## DIRECTIONS FOR THIS TASK
Transcribe, without any alteration, only the lines that begin at the line containing "Gordon WHYTE |" and run to the last line below.

Stored data entries:
========

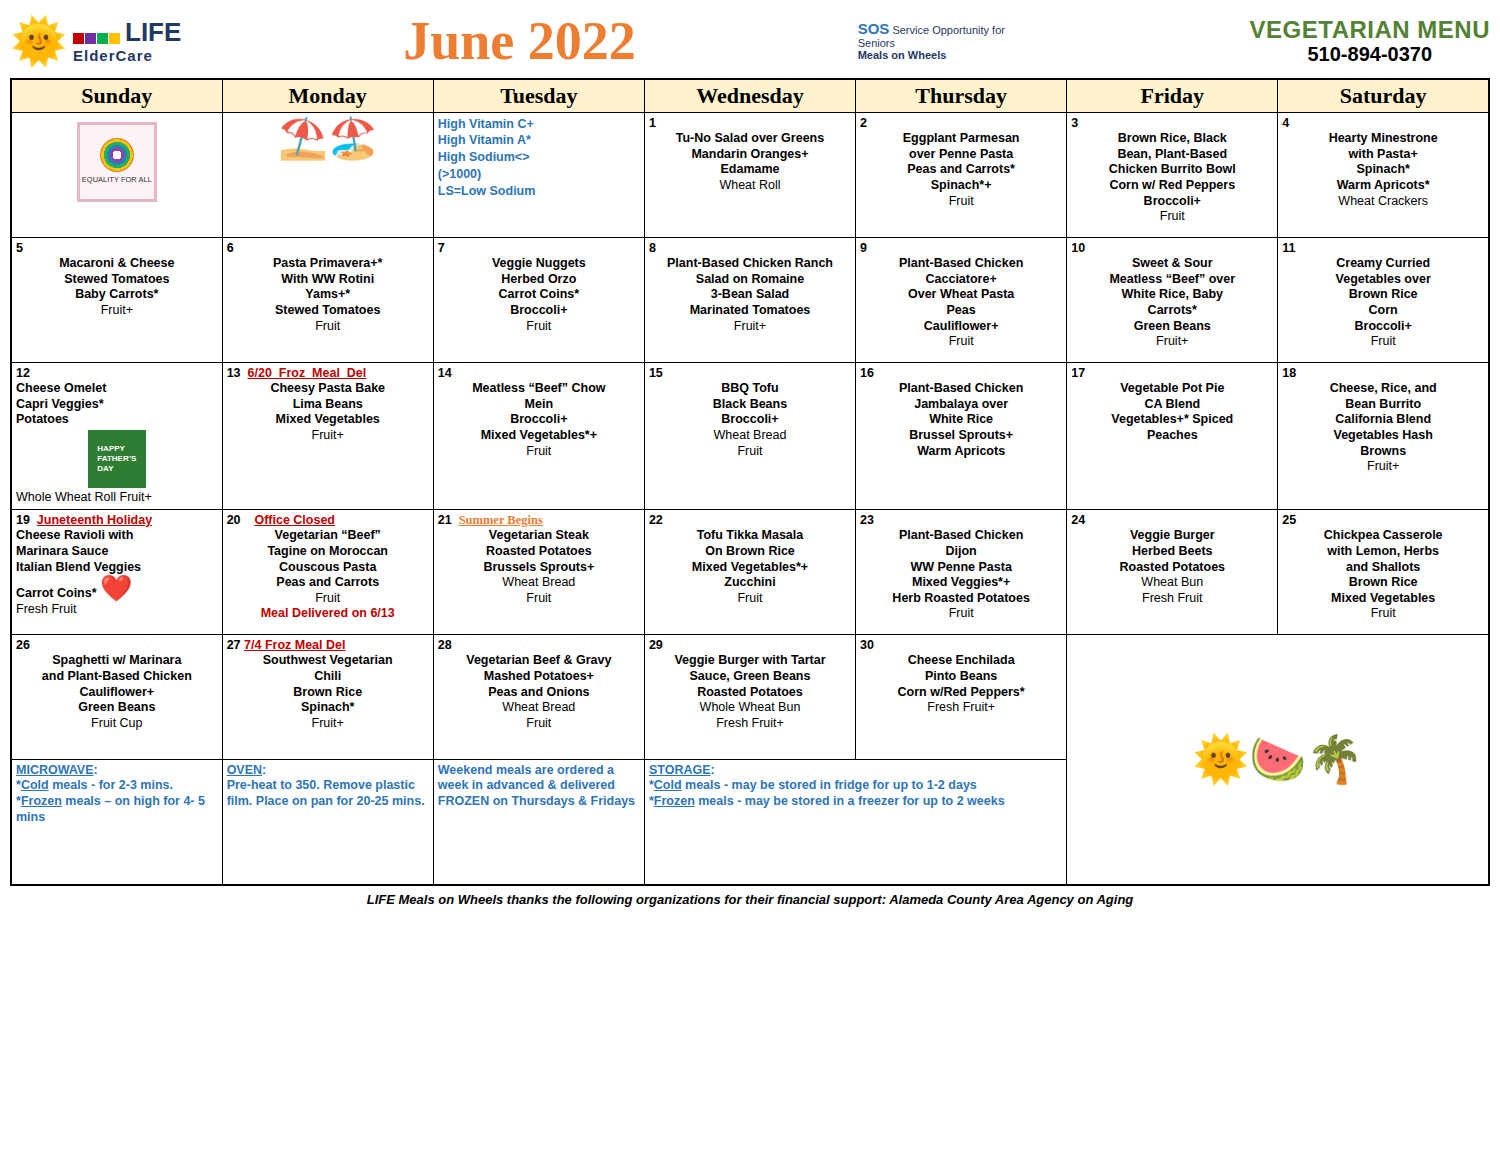🌞
LIFE ElderCare
June 2022
SOS Service Opportunity for Seniors
Meals on Wheels
VEGETARIAN MENU
510-894-0370
| Sunday | Monday | Tuesday | Wednesday | Thursday | Friday | Saturday |
| --- | --- | --- | --- | --- | --- | --- |
| EQUALITY FOR ALL | ⛱️🏖️ | High Vitamin C+ High Vitamin A* High Sodium<> (>1000) LS=Low Sodium | 1 Tu-No Salad over Greens Mandarin Oranges+ Edamame Wheat Roll | 2 Eggplant Parmesan over Penne Pasta Peas and Carrots* Spinach*+ Fruit | 3 Brown Rice, Black Bean, Plant-Based Chicken Burrito Bowl Corn w/ Red Peppers Broccoli+ Fruit | 4 Hearty Minestrone with Pasta+ Spinach* Warm Apricots* Wheat Crackers |
| 5 Macaroni & Cheese Stewed Tomatoes Baby Carrots* Fruit+ | 6 Pasta Primavera+* With WW Rotini Yams+* Stewed Tomatoes Fruit | 7 Veggie Nuggets Herbed Orzo Carrot Coins* Broccoli+ Fruit | 8 Plant-Based Chicken Ranch Salad on Romaine 3-Bean Salad Marinated Tomatoes Fruit+ | 9 Plant-Based Chicken Cacciatore+ Over Wheat Pasta Peas Cauliflower+ Fruit | 10 Sweet & Sour Meatless “Beef” over White Rice, Baby Carrots* Green Beans Fruit+ | 11 Creamy Curried Vegetables over Brown Rice Corn Broccoli+ Fruit |
| 12 Cheese Omelet Capri Veggies* Potatoes HAPPY FATHER’S DAY Whole Wheat Roll Fruit+ | 13 6/20 Froz Meal Del Cheesy Pasta Bake Lima Beans Mixed Vegetables Fruit+ | 14 Meatless “Beef” Chow Mein Broccoli+ Mixed Vegetables*+ Fruit | 15 BBQ Tofu Black Beans Broccoli+ Wheat Bread Fruit | 16 Plant-Based Chicken Jambalaya over White Rice Brussel Sprouts+ Warm Apricots | 17 Vegetable Pot Pie CA Blend Vegetables+* Spiced Peaches | 18 Cheese, Rice, and Bean Burrito California Blend Vegetables Hash Browns Fruit+ |
| 19 Juneteenth Holiday Cheese Ravioli with Marinara Sauce Italian Blend Veggies Carrot Coins* ❤️ Fresh Fruit | 20 Office Closed Vegetarian “Beef” Tagine on Moroccan Couscous Pasta Peas and Carrots Fruit Meal Delivered on 6/13 | 21 Summer Begins Vegetarian Steak Roasted Potatoes Brussels Sprouts+ Wheat Bread Fruit | 22 Tofu Tikka Masala On Brown Rice Mixed Vegetables*+ Zucchini Fruit | 23 Plant-Based Chicken Dijon WW Penne Pasta Mixed Veggies*+ Herb Roasted Potatoes Fruit | 24 Veggie Burger Herbed Beets Roasted Potatoes Wheat Bun Fresh Fruit | 25 Chickpea Casserole with Lemon, Herbs and Shallots Brown Rice Mixed Vegetables Fruit |
| 26 Spaghetti w/ Marinara and Plant-Based Chicken Cauliflower+ Green Beans Fruit Cup | 27 7/4 Froz Meal Del Southwest Vegetarian Chili Brown Rice Spinach* Fruit+ | 28 Vegetarian Beef & Gravy Mashed Potatoes+ Peas and Onions Wheat Bread Fruit | 29 Veggie Burger with Tartar Sauce, Green Beans Roasted Potatoes Whole Wheat Bun Fresh Fruit+ | 30 Cheese Enchilada Pinto Beans Corn w/Red Peppers* Fresh Fruit+ | 🌞🍉🌴 |
| MICROWAVE : * Cold meals - for 2-3 mins. * Frozen meals – on high for 4- 5 mins | OVEN : Pre-heat to 350. Remove plastic film. Place on pan for 20-25 mins. | Weekend meals are ordered a week in advanced & delivered FROZEN on Thursdays & Fridays | STORAGE : * Cold meals - may be stored in fridge for up to 1-2 days * Frozen meals - may be stored in a freezer for up to 2 weeks |
LIFE Meals on Wheels thanks the following organizations for their financial support: Alameda County Area Agency on Aging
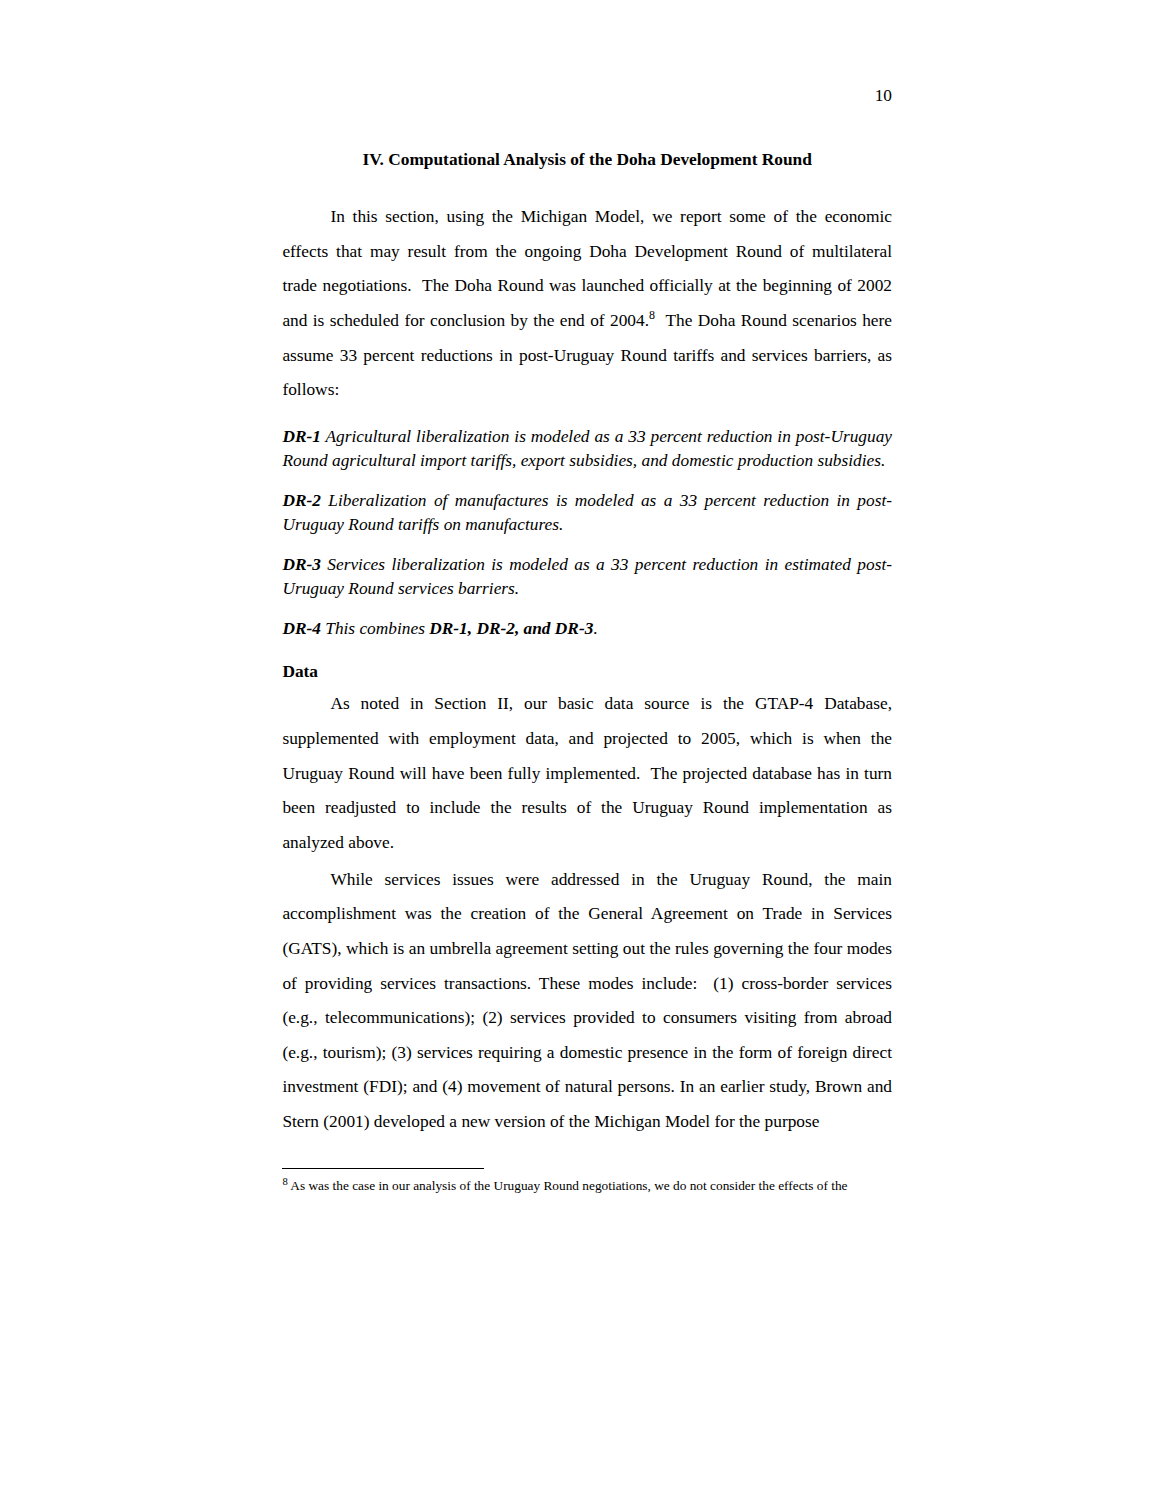10
IV. Computational Analysis of the Doha Development Round
In this section, using the Michigan Model, we report some of the economic effects that may result from the ongoing Doha Development Round of multilateral trade negotiations. The Doha Round was launched officially at the beginning of 2002 and is scheduled for conclusion by the end of 2004.8 The Doha Round scenarios here assume 33 percent reductions in post-Uruguay Round tariffs and services barriers, as follows:
DR-1 Agricultural liberalization is modeled as a 33 percent reduction in post-Uruguay Round agricultural import tariffs, export subsidies, and domestic production subsidies.
DR-2 Liberalization of manufactures is modeled as a 33 percent reduction in post-Uruguay Round tariffs on manufactures.
DR-3 Services liberalization is modeled as a 33 percent reduction in estimated post-Uruguay Round services barriers.
DR-4 This combines DR-1, DR-2, and DR-3.
Data
As noted in Section II, our basic data source is the GTAP-4 Database, supplemented with employment data, and projected to 2005, which is when the Uruguay Round will have been fully implemented. The projected database has in turn been readjusted to include the results of the Uruguay Round implementation as analyzed above.
While services issues were addressed in the Uruguay Round, the main accomplishment was the creation of the General Agreement on Trade in Services (GATS), which is an umbrella agreement setting out the rules governing the four modes of providing services transactions. These modes include: (1) cross-border services (e.g., telecommunications); (2) services provided to consumers visiting from abroad (e.g., tourism); (3) services requiring a domestic presence in the form of foreign direct investment (FDI); and (4) movement of natural persons. In an earlier study, Brown and Stern (2001) developed a new version of the Michigan Model for the purpose
8 As was the case in our analysis of the Uruguay Round negotiations, we do not consider the effects of the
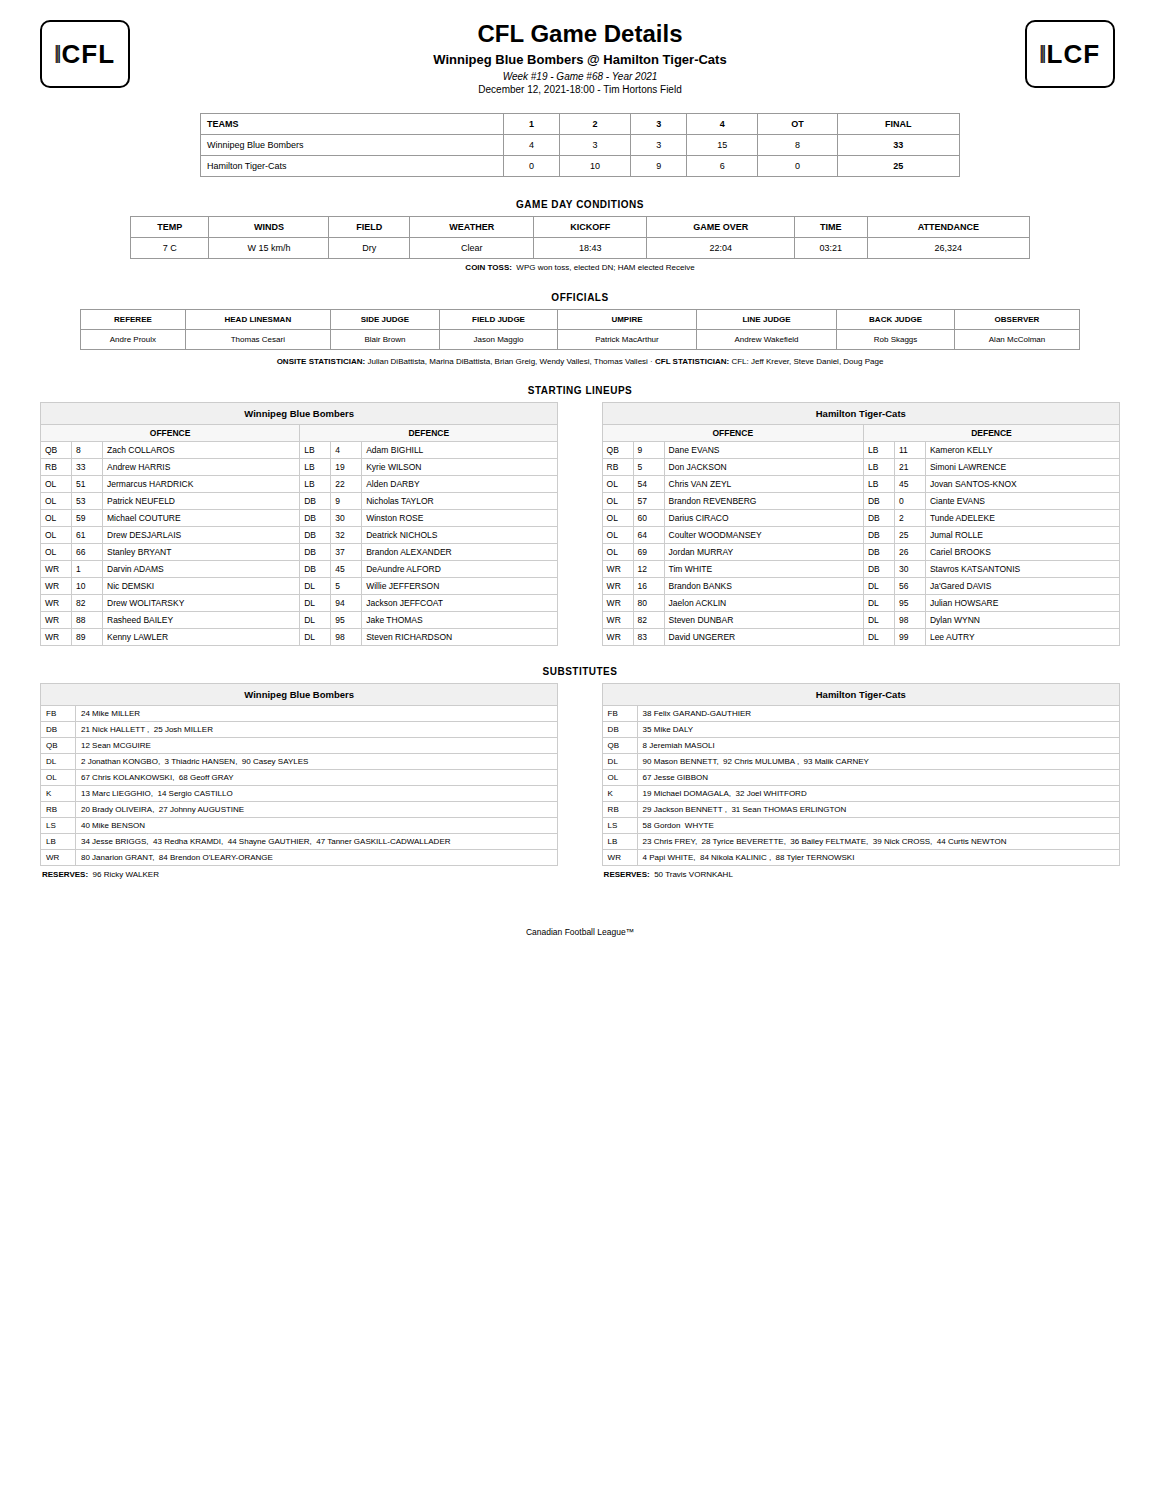|||
|||CFL
|||
|||LCF
CFL Game Details
Winnipeg Blue Bombers @ Hamilton Tiger-Cats
Week #19 - Game #68 - Year 2021
December 12, 2021-18:00 - Tim Hortons Field
| TEAMS | 1 | 2 | 3 | 4 | OT | FINAL |
| --- | --- | --- | --- | --- | --- | --- |
| Winnipeg Blue Bombers | 4 | 3 | 3 | 15 | 8 | 33 |
| Hamilton Tiger-Cats | 0 | 10 | 9 | 6 | 0 | 25 |
GAME DAY CONDITIONS
| TEMP | WINDS | FIELD | WEATHER | KICKOFF | GAME OVER | TIME | ATTENDANCE |
| --- | --- | --- | --- | --- | --- | --- | --- |
| 7 C | W 15 km/h | Dry | Clear | 18:43 | 22:04 | 03:21 | 26,324 |
COIN TOSS: WPG won toss, elected DN; HAM elected Receive
OFFICIALS
| REFEREE | HEAD LINESMAN | SIDE JUDGE | FIELD JUDGE | UMPIRE | LINE JUDGE | BACK JUDGE | OBSERVER |
| --- | --- | --- | --- | --- | --- | --- | --- |
| Andre Proulx | Thomas Cesari | Blair Brown | Jason Maggio | Patrick MacArthur | Andrew Wakefield | Rob Skaggs | Alan McColman |
ONSITE STATISTICIAN: Julian DiBattista, Marina DiBattista, Brian Greig, Wendy Vallesi, Thomas Vallesi · CFL STATISTICIAN: CFL: Jeff Krever, Steve Daniel, Doug Page
STARTING LINEUPS
| Winnipeg Blue Bombers |
| OFFENCE | DEFENCE |
| QB | 8 | Zach COLLAROS | LB | 4 | Adam BIGHILL |
| RB | 33 | Andrew HARRIS | LB | 19 | Kyrie WILSON |
| OL | 51 | Jermarcus HARDRICK | LB | 22 | Alden DARBY |
| OL | 53 | Patrick NEUFELD | DB | 9 | Nicholas TAYLOR |
| OL | 59 | Michael COUTURE | DB | 30 | Winston ROSE |
| OL | 61 | Drew DESJARLAIS | DB | 32 | Deatrick NICHOLS |
| OL | 66 | Stanley BRYANT | DB | 37 | Brandon ALEXANDER |
| WR | 1 | Darvin ADAMS | DB | 45 | DeAundre ALFORD |
| WR | 10 | Nic DEMSKI | DL | 5 | Willie JEFFERSON |
| WR | 82 | Drew WOLITARSKY | DL | 94 | Jackson JEFFCOAT |
| WR | 88 | Rasheed BAILEY | DL | 95 | Jake THOMAS |
| WR | 89 | Kenny LAWLER | DL | 98 | Steven RICHARDSON |
| Hamilton Tiger-Cats |
| OFFENCE | DEFENCE |
| QB | 9 | Dane EVANS | LB | 11 | Kameron KELLY |
| RB | 5 | Don JACKSON | LB | 21 | Simoni LAWRENCE |
| OL | 54 | Chris VAN ZEYL | LB | 45 | Jovan SANTOS-KNOX |
| OL | 57 | Brandon REVENBERG | DB | 0 | Ciante EVANS |
| OL | 60 | Darius CIRACO | DB | 2 | Tunde ADELEKE |
| OL | 64 | Coulter WOODMANSEY | DB | 25 | Jumal ROLLE |
| OL | 69 | Jordan MURRAY | DB | 26 | Cariel BROOKS |
| WR | 12 | Tim WHITE | DB | 30 | Stavros KATSANTONIS |
| WR | 16 | Brandon BANKS | DL | 56 | Ja'Gared DAVIS |
| WR | 80 | Jaelon ACKLIN | DL | 95 | Julian HOWSARE |
| WR | 82 | Steven DUNBAR | DL | 98 | Dylan WYNN |
| WR | 83 | David UNGERER | DL | 99 | Lee AUTRY |
SUBSTITUTES
| Winnipeg Blue Bombers |
| FB | 24 Mike MILLER |
| DB | 21 Nick HALLETT , 25 Josh MILLER |
| QB | 12 Sean MCGUIRE |
| DL | 2 Jonathan KONGBO, 3 Thiadric HANSEN, 90 Casey SAYLES |
| OL | 67 Chris KOLANKOWSKI, 68 Geoff GRAY |
| K | 13 Marc LIEGGHIO, 14 Sergio CASTILLO |
| RB | 20 Brady OLIVEIRA, 27 Johnny AUGUSTINE |
| LS | 40 Mike BENSON |
| LB | 34 Jesse BRIGGS, 43 Redha KRAMDI, 44 Shayne GAUTHIER, 47 Tanner GASKILL-CADWALLADER |
| WR | 80 Janarion GRANT, 84 Brendon O'LEARY-ORANGE |
RESERVES: 96 Ricky WALKER
| Hamilton Tiger-Cats |
| FB | 38 Felix GARAND-GAUTHIER |
| DB | 35 Mike DALY |
| QB | 8 Jeremiah MASOLI |
| DL | 90 Mason BENNETT, 92 Chris MULUMBA , 93 Malik CARNEY |
| OL | 67 Jesse GIBBON |
| K | 19 Michael DOMAGALA, 32 Joel WHITFORD |
| RB | 29 Jackson BENNETT , 31 Sean THOMAS ERLINGTON |
| LS | 58 Gordon WHYTE |
| LB | 23 Chris FREY, 28 Tyrice BEVERETTE, 36 Bailey FELTMATE, 39 Nick CROSS, 44 Curtis NEWTON |
| WR | 4 Papi WHITE, 84 Nikola KALINIC , 88 Tyler TERNOWSKI |
RESERVES: 50 Travis VORNKAHL
Canadian Football League™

========

## SOLUTION FOR THIS PROBLEM
| LS | 58 Gordon WHYTE |
| LB | 23 Chris FREY, 28 Tyrice BEVERETTE, 36 Bailey FELTMATE, 39 Nick CROSS, 44 Curtis NEWTON |
| WR | 4 Papi WHITE, 84 Nikola KALINIC , 88 Tyler TERNOWSKI |
RESERVES: 50 Travis VORNKAHL
Canadian Football League™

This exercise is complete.